WORK TO COMPLETE: A stretch of the entries below is to be set down exactly, running from the line with "middle tip: (563, 388)" through the line with "pinky mcp: (620, 567)", both included, and no other line.

Dataset entries:

■ ■ ■ ■ ■

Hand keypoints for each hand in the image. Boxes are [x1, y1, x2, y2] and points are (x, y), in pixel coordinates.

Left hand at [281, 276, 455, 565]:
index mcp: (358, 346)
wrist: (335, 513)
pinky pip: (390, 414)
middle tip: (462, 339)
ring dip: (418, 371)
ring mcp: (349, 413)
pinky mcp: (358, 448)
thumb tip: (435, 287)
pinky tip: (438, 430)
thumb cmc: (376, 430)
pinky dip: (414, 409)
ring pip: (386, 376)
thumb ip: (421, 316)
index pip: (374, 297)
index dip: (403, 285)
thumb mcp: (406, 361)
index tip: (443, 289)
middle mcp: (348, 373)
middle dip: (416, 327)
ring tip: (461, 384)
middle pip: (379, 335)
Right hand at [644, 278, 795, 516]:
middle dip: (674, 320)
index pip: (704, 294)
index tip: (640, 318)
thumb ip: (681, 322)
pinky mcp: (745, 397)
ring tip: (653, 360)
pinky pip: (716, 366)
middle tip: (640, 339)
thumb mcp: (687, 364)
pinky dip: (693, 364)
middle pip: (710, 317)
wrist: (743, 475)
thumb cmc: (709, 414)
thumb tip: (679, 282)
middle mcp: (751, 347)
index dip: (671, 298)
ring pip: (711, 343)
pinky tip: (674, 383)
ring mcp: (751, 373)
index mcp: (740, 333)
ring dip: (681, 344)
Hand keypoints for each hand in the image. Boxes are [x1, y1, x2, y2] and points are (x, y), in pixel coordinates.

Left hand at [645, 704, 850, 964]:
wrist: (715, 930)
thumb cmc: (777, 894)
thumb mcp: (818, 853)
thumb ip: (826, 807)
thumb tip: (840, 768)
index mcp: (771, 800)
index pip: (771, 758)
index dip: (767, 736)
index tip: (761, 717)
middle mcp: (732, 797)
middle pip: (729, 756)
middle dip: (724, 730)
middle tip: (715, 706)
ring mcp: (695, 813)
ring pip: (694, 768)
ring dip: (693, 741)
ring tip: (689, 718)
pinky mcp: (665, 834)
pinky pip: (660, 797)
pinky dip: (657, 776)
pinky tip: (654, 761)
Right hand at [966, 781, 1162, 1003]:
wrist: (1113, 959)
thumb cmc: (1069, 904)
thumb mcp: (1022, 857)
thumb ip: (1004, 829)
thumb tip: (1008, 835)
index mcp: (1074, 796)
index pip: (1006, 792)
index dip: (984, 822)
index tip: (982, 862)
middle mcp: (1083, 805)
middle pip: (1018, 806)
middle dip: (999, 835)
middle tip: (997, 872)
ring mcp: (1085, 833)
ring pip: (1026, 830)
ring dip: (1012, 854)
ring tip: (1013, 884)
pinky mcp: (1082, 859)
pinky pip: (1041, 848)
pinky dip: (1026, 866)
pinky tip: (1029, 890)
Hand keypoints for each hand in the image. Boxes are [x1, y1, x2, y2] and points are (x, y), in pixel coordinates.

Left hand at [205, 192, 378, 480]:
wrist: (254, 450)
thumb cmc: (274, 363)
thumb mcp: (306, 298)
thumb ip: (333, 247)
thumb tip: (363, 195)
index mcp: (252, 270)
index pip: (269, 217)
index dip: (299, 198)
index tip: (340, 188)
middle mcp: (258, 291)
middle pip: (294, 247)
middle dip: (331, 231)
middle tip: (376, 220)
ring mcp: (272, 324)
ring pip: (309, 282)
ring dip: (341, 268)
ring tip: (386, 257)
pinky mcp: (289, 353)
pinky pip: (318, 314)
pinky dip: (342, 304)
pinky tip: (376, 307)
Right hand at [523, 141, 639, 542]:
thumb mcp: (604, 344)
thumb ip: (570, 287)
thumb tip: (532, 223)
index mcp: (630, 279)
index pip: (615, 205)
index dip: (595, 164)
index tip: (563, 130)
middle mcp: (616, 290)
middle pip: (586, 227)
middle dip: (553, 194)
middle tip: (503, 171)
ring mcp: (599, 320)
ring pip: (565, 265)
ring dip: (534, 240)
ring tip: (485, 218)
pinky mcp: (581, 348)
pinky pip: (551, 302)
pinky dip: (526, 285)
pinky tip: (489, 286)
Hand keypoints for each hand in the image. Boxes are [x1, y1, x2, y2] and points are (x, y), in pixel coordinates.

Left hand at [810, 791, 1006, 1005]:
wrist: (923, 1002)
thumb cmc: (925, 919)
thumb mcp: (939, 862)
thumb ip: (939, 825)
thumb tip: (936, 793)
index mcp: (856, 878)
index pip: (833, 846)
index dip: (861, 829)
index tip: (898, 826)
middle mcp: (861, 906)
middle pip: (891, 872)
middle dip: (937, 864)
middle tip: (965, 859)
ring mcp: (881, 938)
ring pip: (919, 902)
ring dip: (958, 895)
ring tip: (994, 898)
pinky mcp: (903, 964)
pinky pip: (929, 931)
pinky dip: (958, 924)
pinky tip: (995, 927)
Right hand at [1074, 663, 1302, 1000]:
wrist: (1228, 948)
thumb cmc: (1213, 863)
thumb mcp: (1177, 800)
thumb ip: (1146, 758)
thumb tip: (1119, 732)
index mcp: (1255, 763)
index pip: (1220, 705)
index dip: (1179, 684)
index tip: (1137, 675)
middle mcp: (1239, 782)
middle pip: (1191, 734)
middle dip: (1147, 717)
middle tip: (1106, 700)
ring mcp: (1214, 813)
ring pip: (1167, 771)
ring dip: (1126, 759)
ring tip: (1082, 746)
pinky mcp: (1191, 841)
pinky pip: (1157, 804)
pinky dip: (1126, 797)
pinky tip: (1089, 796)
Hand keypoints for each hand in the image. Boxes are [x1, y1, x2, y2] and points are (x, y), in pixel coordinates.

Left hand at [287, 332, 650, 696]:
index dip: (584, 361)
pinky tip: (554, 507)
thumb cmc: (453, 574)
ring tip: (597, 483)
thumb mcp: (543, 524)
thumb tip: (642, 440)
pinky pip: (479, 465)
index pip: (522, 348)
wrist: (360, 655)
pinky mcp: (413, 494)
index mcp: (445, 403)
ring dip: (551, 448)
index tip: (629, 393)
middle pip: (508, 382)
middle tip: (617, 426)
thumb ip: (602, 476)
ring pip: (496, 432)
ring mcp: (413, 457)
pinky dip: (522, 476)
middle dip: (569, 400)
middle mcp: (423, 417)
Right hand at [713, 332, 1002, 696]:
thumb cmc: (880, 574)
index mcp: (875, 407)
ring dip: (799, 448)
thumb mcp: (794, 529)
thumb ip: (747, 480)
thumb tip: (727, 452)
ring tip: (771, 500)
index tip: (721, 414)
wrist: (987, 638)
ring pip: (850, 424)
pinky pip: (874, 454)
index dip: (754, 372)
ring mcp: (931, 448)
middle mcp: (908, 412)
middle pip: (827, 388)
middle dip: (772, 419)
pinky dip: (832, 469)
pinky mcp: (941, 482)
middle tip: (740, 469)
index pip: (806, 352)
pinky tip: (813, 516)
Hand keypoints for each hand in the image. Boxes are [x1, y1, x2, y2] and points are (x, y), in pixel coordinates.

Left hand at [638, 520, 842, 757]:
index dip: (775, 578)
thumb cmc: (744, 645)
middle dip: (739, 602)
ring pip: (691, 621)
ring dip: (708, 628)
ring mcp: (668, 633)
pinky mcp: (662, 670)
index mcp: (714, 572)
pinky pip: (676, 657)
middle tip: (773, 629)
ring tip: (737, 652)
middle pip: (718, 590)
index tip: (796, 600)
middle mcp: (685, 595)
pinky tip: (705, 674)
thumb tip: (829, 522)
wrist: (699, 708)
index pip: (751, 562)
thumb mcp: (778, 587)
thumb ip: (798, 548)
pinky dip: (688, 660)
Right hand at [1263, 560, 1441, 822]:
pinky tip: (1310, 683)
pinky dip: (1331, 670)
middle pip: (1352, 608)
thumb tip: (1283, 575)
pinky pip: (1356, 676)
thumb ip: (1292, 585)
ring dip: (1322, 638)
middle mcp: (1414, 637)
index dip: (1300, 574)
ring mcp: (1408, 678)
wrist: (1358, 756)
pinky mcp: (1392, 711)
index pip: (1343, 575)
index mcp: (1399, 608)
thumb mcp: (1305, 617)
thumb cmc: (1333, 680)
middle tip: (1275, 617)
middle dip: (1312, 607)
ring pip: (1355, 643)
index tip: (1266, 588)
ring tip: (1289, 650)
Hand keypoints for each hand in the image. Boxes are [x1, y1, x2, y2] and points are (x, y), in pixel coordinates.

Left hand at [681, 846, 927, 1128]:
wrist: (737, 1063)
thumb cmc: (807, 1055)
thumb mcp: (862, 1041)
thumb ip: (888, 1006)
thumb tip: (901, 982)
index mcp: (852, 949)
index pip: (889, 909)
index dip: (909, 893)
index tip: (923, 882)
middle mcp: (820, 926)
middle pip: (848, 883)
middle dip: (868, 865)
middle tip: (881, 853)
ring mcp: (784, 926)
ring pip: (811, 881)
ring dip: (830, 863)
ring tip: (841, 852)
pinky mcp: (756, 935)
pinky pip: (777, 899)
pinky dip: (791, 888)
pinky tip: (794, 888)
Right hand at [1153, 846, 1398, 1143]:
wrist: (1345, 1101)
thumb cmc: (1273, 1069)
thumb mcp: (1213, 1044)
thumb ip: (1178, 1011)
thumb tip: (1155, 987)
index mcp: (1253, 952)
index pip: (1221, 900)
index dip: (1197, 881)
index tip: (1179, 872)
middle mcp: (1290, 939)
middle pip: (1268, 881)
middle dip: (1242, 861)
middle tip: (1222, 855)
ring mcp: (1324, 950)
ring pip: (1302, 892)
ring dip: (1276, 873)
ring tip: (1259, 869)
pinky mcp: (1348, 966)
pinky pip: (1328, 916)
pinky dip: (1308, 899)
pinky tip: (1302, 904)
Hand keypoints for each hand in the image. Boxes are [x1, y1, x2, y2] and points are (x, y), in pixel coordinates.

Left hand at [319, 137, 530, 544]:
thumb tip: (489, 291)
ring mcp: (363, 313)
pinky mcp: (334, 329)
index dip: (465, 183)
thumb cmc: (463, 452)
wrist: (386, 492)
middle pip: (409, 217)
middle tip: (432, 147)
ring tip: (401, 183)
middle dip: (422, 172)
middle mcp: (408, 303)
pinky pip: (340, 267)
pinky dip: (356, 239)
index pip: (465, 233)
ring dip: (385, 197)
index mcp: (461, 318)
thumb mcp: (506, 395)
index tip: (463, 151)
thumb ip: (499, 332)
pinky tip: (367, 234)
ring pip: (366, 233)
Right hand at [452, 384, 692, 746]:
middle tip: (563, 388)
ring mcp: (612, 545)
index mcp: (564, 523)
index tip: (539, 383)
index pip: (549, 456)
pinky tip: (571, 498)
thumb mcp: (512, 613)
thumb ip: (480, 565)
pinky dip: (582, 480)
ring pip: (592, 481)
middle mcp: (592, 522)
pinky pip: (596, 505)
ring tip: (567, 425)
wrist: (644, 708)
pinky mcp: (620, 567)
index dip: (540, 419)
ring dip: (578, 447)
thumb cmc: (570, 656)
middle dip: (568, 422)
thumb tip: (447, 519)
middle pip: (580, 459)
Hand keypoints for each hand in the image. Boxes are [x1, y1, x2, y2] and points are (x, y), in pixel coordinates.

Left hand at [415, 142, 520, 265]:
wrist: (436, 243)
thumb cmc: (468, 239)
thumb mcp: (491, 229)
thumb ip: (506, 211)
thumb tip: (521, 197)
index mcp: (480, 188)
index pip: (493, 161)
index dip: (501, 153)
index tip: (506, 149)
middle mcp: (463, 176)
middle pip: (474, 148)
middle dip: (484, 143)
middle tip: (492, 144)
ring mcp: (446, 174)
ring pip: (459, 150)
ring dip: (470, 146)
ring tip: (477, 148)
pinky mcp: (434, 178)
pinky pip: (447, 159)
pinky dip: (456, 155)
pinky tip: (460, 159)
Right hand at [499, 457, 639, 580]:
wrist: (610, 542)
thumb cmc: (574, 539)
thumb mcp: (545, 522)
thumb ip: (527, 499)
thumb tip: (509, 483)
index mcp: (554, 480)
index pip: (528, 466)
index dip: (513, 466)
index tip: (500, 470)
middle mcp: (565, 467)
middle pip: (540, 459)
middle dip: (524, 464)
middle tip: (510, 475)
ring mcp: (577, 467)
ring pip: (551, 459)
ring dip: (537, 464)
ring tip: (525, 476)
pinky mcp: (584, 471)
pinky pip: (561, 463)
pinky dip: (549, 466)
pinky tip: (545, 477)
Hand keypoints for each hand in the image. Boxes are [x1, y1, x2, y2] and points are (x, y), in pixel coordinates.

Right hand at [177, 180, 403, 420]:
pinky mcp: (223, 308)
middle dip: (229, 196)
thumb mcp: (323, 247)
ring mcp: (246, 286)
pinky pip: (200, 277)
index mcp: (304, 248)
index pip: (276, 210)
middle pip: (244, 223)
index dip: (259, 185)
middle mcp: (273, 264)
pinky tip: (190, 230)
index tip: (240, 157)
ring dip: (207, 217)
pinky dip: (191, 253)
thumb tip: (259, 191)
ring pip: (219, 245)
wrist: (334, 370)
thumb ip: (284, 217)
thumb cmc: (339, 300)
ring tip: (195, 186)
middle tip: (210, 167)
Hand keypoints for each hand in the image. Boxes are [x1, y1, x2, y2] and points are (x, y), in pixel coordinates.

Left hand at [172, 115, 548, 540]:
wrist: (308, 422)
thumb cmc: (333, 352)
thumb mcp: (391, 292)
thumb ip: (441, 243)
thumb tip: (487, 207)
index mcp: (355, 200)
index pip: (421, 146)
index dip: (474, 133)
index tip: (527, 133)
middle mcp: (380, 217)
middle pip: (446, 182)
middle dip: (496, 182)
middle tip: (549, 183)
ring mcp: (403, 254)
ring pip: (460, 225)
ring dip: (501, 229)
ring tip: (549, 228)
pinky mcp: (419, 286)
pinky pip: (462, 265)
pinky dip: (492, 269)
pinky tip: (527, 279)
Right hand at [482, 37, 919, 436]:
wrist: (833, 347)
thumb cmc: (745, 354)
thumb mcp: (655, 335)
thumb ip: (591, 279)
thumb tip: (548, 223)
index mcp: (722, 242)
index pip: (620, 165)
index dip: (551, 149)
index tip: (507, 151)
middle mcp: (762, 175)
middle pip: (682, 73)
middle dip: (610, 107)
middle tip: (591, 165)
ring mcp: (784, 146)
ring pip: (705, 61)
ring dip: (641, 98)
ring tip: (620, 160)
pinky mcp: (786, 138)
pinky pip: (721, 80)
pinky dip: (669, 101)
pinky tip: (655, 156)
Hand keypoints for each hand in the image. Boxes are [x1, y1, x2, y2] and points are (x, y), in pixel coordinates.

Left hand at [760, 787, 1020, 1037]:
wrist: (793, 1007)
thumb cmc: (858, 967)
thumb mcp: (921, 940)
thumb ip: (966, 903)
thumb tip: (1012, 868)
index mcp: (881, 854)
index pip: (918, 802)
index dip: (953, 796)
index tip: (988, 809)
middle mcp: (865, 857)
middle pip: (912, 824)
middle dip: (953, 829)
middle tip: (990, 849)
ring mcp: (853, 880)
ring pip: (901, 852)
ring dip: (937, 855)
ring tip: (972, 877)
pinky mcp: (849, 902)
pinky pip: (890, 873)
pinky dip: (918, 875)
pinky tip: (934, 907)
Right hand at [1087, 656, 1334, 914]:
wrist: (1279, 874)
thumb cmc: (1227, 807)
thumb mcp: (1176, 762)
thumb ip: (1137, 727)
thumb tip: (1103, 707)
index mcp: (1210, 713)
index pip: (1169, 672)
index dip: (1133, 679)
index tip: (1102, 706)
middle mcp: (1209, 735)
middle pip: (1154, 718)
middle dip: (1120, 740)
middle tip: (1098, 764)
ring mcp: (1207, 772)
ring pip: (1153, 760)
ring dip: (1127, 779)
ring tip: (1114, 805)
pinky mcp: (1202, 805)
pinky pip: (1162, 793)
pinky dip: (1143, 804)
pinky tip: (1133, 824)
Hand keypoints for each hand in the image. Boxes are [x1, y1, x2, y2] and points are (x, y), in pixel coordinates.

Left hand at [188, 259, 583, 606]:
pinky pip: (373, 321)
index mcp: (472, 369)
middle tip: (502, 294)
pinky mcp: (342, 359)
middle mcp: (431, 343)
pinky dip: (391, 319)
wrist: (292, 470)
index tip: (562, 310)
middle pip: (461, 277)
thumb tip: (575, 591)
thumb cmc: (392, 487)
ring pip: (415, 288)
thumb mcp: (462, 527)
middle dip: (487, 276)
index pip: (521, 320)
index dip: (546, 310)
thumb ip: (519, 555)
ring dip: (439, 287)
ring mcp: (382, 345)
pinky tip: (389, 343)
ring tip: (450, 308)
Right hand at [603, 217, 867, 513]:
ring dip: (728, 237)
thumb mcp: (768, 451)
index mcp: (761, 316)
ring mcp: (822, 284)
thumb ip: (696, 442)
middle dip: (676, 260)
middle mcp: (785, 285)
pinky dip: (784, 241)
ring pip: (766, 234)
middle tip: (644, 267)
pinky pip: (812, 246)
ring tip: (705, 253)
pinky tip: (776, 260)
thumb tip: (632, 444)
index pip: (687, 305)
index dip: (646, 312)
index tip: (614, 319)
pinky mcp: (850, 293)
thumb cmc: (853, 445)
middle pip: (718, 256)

■ ■ ■ ■ ■

ANSWER BELOW:
middle tip: (563, 388)
ring mcp: (612, 545)
index mcp: (564, 523)
index tip: (539, 383)
index pip: (549, 456)
pinky tip: (571, 498)
thumb mcp: (512, 613)
thumb ip: (480, 565)
pinky dip: (582, 480)
ring pip: (592, 481)
middle mcp: (592, 522)
pinky pip: (596, 505)
ring tip: (567, 425)
wrist: (644, 708)
pinky mcp: (620, 567)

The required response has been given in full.